Development aid is failing to improve the lives of the poorest 20 percent of the world's population, according to a report published yesterday that predicted growing global inequality. Poverty rates were halved under the United Nations Millennium Development Goals, which were adopted in 2000 and replaced in 2015 with 17 Sustainable Development Goals to end poverty, inequality and other global crises. However, the overall drop in poverty rates has been accompanied by a widening income gap between the most impoverished and the rest of the population, according to a report by Britain-based Development Initiatives.
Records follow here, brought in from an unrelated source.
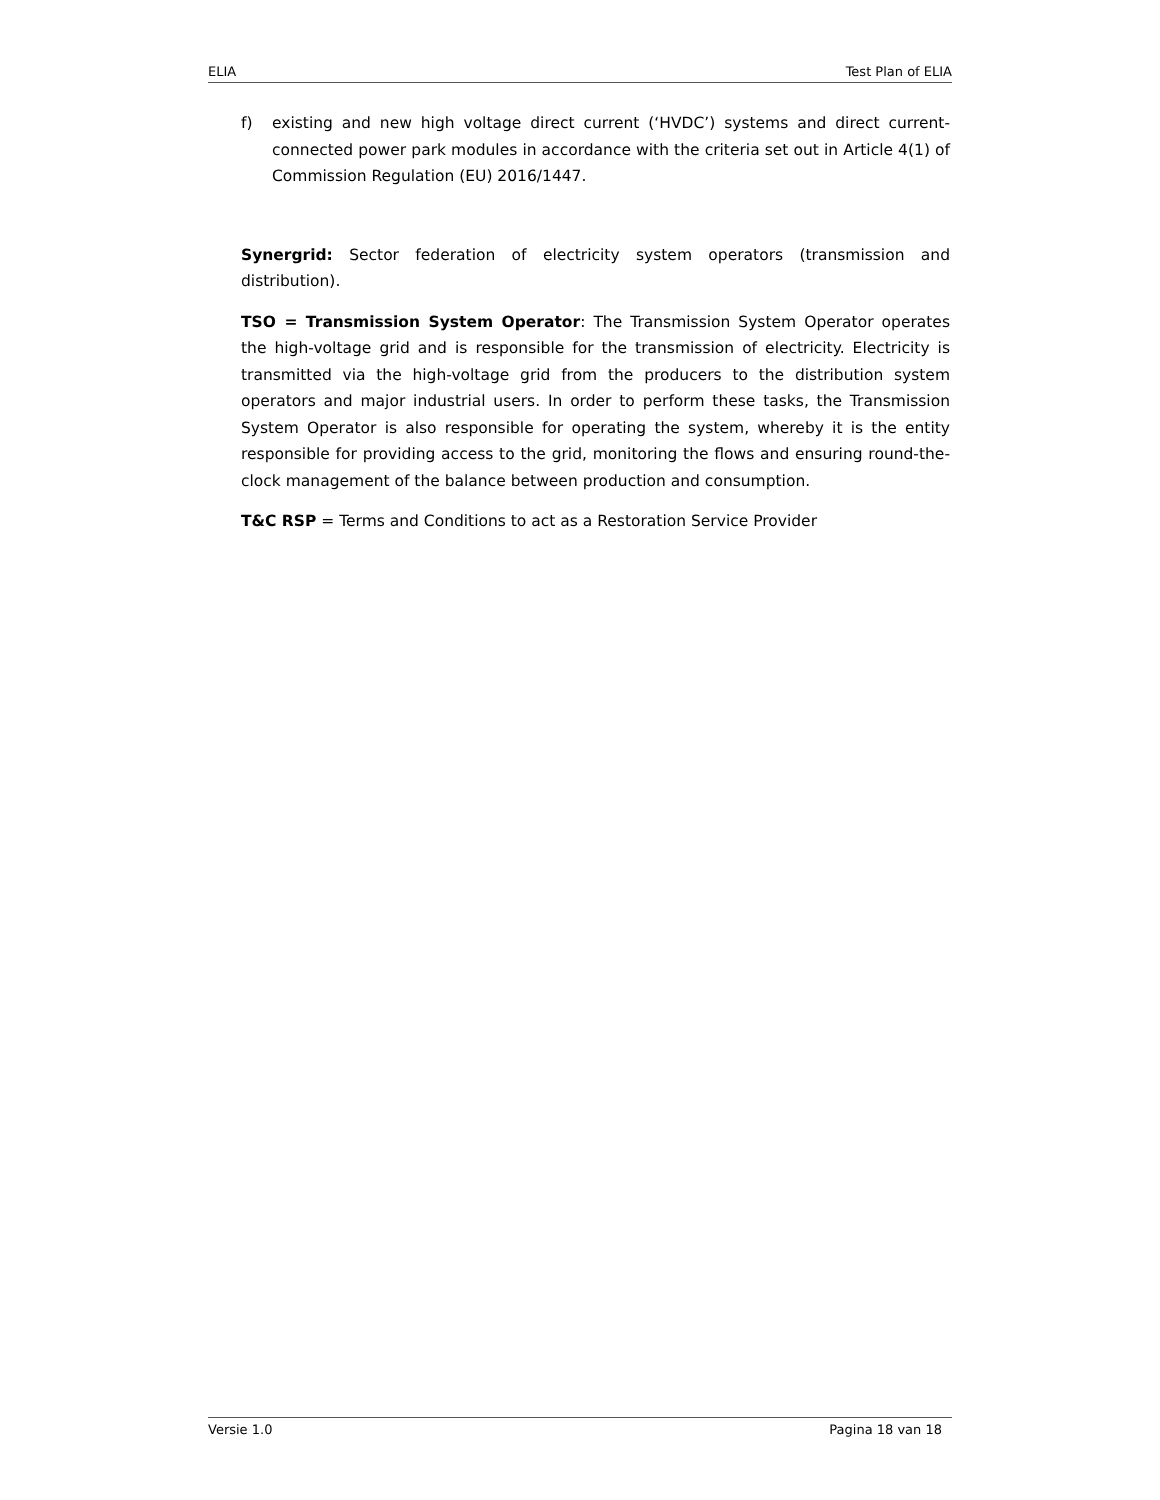ELIA Test Plan of ELIA
f) existing and new high voltage direct current (‘HVDC’) systems and direct current-connected power park modules in accordance with the criteria set out in Article 4(1) of Commission Regulation (EU) 2016/1447.
Synergrid: Sector federation of electricity system operators (transmission and distribution).
TSO = Transmission System Operator: The Transmission System Operator operates the high-voltage grid and is responsible for the transmission of electricity. Electricity is transmitted via the high-voltage grid from the producers to the distribution system operators and major industrial users. In order to perform these tasks, the Transmission System Operator is also responsible for operating the system, whereby it is the entity responsible for providing access to the grid, monitoring the flows and ensuring round-the-clock management of the balance between production and consumption.
T&C RSP = Terms and Conditions to act as a Restoration Service Provider
Versie 1.0 Pagina 18 van 18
"It's not to say we are not doing good things with that aid money, but we're not using it as effectively as we could if our ambition is genuinely to end extreme poverty," said Amy Dodd, a development finance expert at the research consultancy. Richer nations need to meet their donor commitments and direct aid more towards those "left behind", the authors said. The average income of the poorest 20 percent of the global population was 94 cents a day in 1990. Adjusted for inflation, it stands at $1.73 today, while the widely-recognised benchmark for measuring extreme poverty is $1.90 a day. The average earnings of the rest of the population grew from $12.85 in 1990 to $18.63 today, according to the report. If nothing changes, the gap in earnings between the poorest people and the rest of the population will grow to close to $19 by 2030, which would be almost double what it was in 1990. The poorest 20 percent of the world's population are often minorities, those living in conflict or post-conflict countries, people in nations with fragile governments, and those most affected by climate change, according to the report.
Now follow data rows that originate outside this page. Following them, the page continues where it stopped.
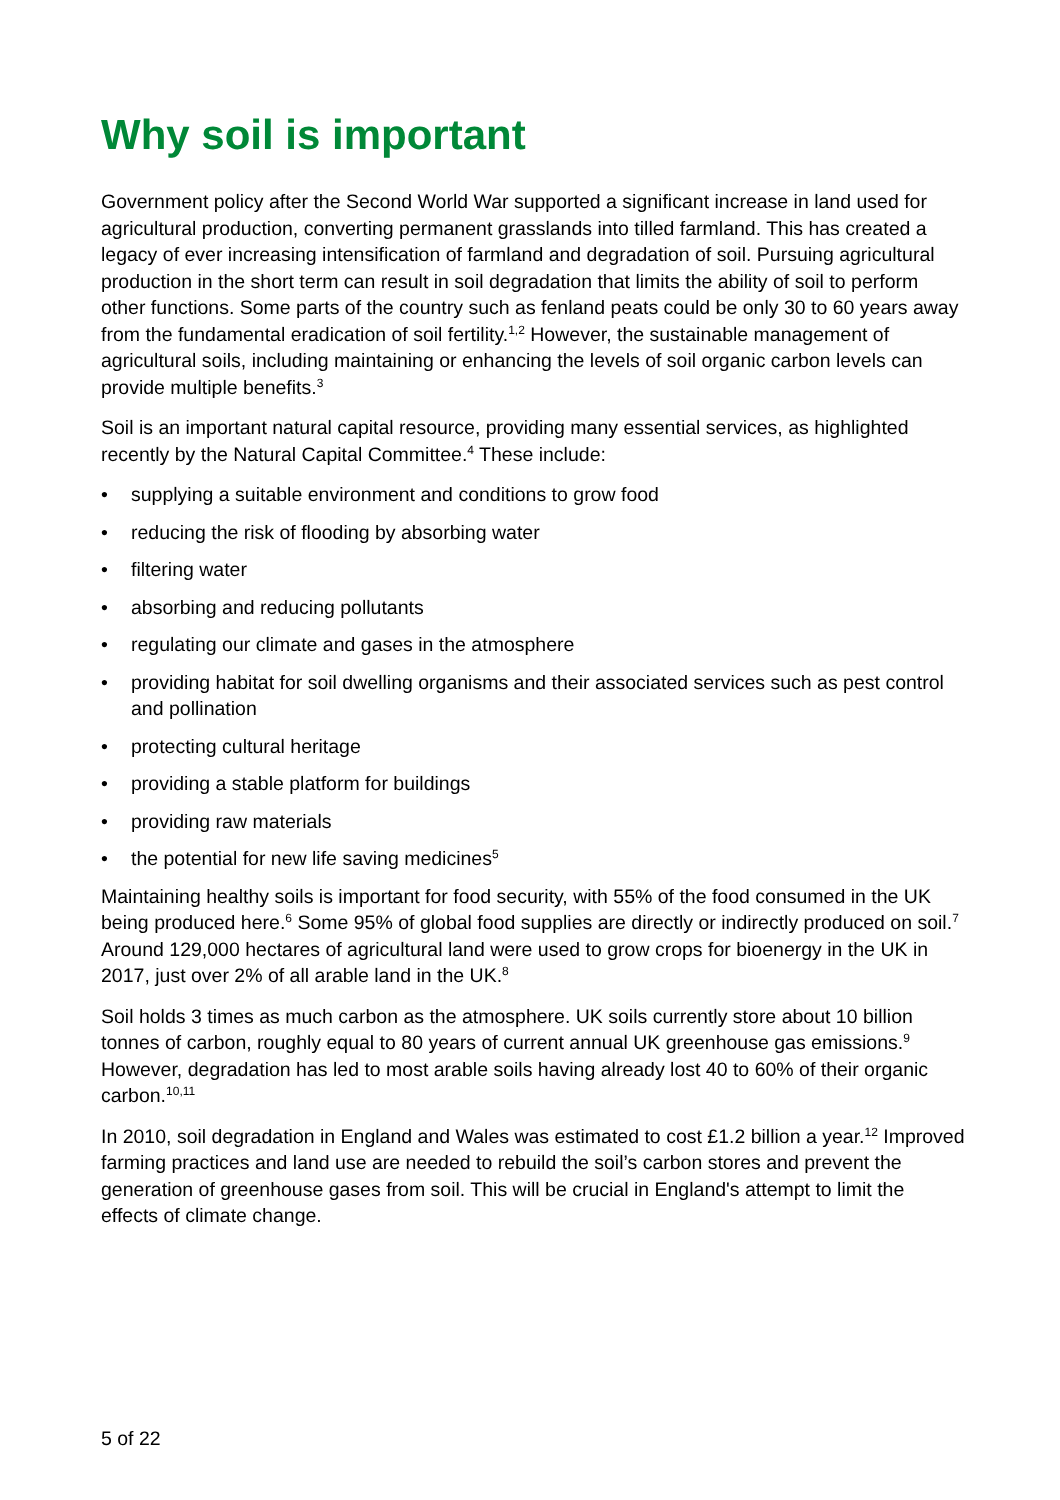Why soil is important
Government policy after the Second World War supported a significant increase in land used for agricultural production, converting permanent grasslands into tilled farmland. This has created a legacy of ever increasing intensification of farmland and degradation of soil. Pursuing agricultural production in the short term can result in soil degradation that limits the ability of soil to perform other functions. Some parts of the country such as fenland peats could be only 30 to 60 years away from the fundamental eradication of soil fertility.<sup>1,2</sup> However, the sustainable management of agricultural soils, including maintaining or enhancing the levels of soil organic carbon levels can provide multiple benefits.<sup>3</sup>
Soil is an important natural capital resource, providing many essential services, as highlighted recently by the Natural Capital Committee.<sup>4</sup> These include:
• supplying a suitable environment and conditions to grow food
• reducing the risk of flooding by absorbing water
• filtering water
• absorbing and reducing pollutants
• regulating our climate and gases in the atmosphere
• providing habitat for soil dwelling organisms and their associated services such as pest control and pollination
• protecting cultural heritage
• providing a stable platform for buildings
• providing raw materials
• the potential for new life saving medicines<sup>5</sup>
Maintaining healthy soils is important for food security, with 55% of the food consumed in the UK being produced here.<sup>6</sup> Some 95% of global food supplies are directly or indirectly produced on soil.<sup>7</sup> Around 129,000 hectares of agricultural land were used to grow crops for bioenergy in the UK in 2017, just over 2% of all arable land in the UK.<sup>8</sup>
Soil holds 3 times as much carbon as the atmosphere. UK soils currently store about 10 billion tonnes of carbon, roughly equal to 80 years of current annual UK greenhouse gas emissions.<sup>9</sup> However, degradation has led to most arable soils having already lost 40 to 60% of their organic carbon.<sup>10,11</sup>
In 2010, soil degradation in England and Wales was estimated to cost £1.2 billion a year.<sup>12</sup> Improved farming practices and land use are needed to rebuild the soil’s carbon stores and prevent the generation of greenhouse gases from soil. This will be crucial in England's attempt to limit the effects of climate change.
5 of 22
"Development in the next ten years is going to be about dealing with fragility and it is something that we can no longer avoid, so we have to get much smarter at that," said Dan Coppard, research director at Development Initiatives.
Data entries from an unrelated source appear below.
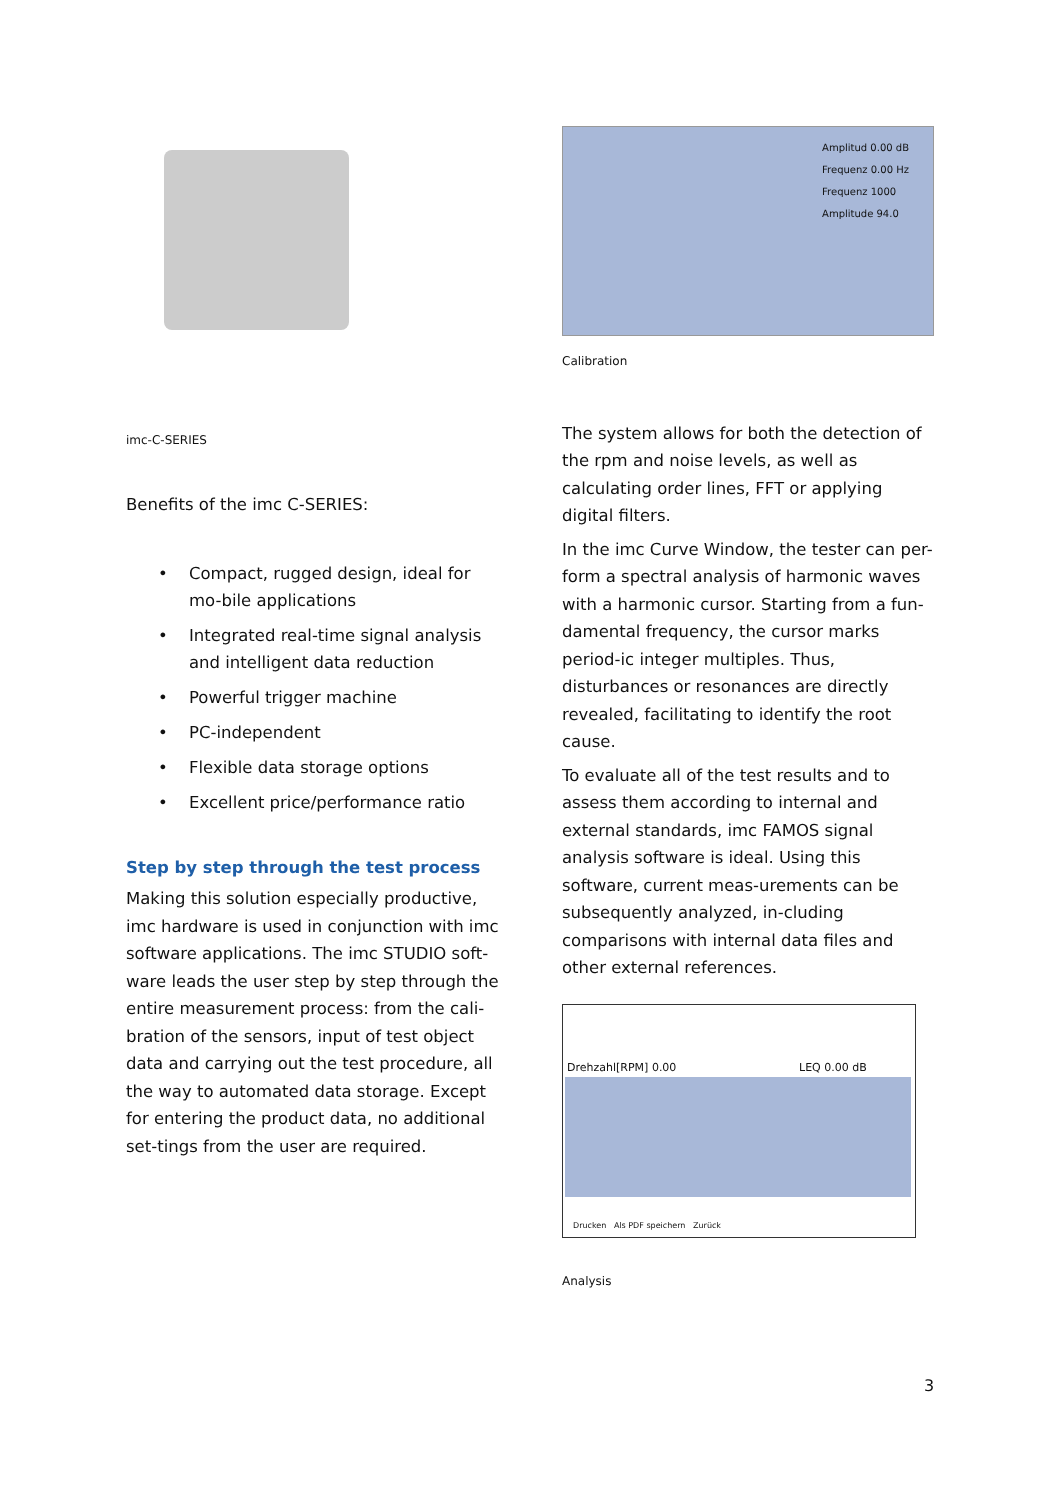imc-C-SERIES
Benefits of the imc C-SERIES:
• Compact, rugged design, ideal for mo-bile applications
• Integrated real-time signal analysis and intelligent data reduction
• Powerful trigger machine
• PC-independent
• Flexible data storage options
• Excellent price/performance ratio
Step by step through the test process
Making this solution especially productive, imc hardware is used in conjunction with imc software applications. The imc STUDIO soft-ware leads the user step by step through the entire measurement process: from the cali-bration of the sensors, input of test object data and carrying out the test procedure, all the way to automated data storage. Except for entering the product data, no additional set-tings from the user are required.
Amplitud 0.00 dB
Frequenz 0.00 Hz
Frequenz 1000
Amplitude 94.0
Calibration
The system allows for both the detection of the rpm and noise levels, as well as calculating order lines, FFT or applying digital filters.
In the imc Curve Window, the tester can per-form a spectral analysis of harmonic waves with a harmonic cursor. Starting from a fun-damental frequency, the cursor marks period-ic integer multiples. Thus, disturbances or resonances are directly revealed, facilitating to identify the root cause.
To evaluate all of the test results and to assess them according to internal and external standards, imc FAMOS signal analysis software is ideal. Using this software, current meas-urements can be subsequently analyzed, in-cluding comparisons with internal data files and other external references.
Drehzahl[RPM] 0.00 LEQ 0.00 dB
Drucken Als PDF speichern Zurück
Analysis
3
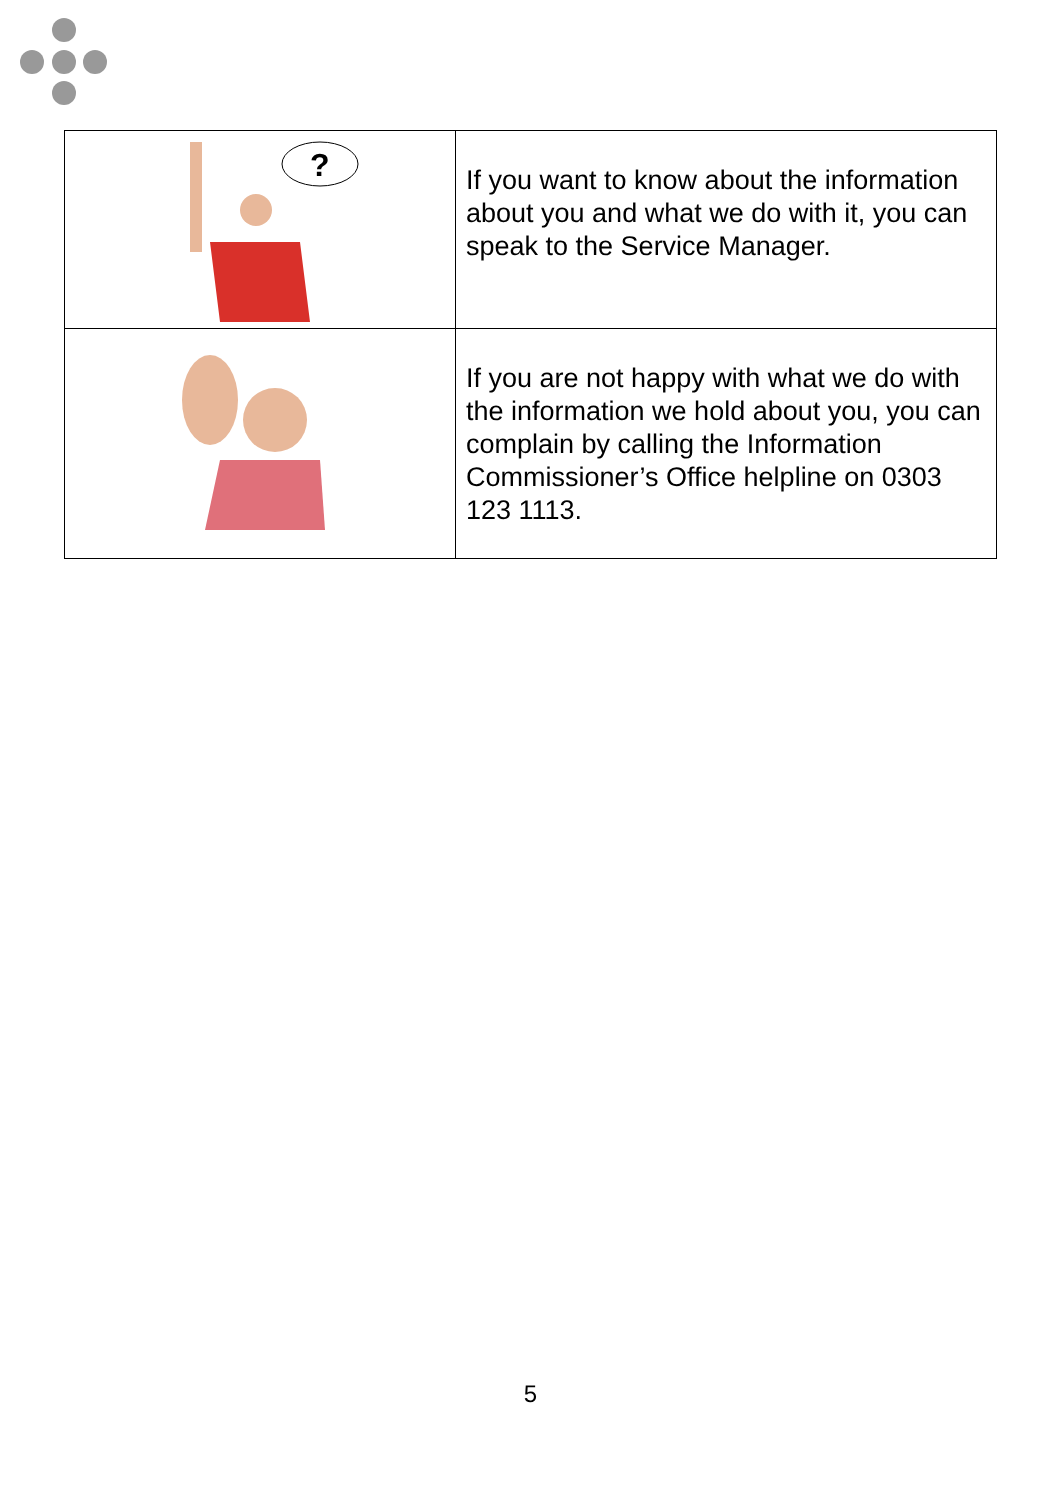| ? | If you want to know about the information about you and what we do with it, you can speak to the Service Manager. |
| | If you are not happy with what we do with the information we hold about you, you can complain by calling the Information Commissioner’s Office helpline on 0303 123 1113. |
5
The future is especially bleak for people in Sub-Saharan African countries such as Mali and Benin, as well as Syria and Afghanistan, according to the report's projections. At the moment, the world's poorest countries receive 1.5 times less aid than other developing countries, according to the report. Dodd said that donor countries make decisions about directing aid based on factors including national security considerations, as well as historical links such as French and British aid to former colonies. International aid is also increasingly funnelled into the costs of hosting refugees in donor countries, rather than being directed to improving conditions overseas, she said.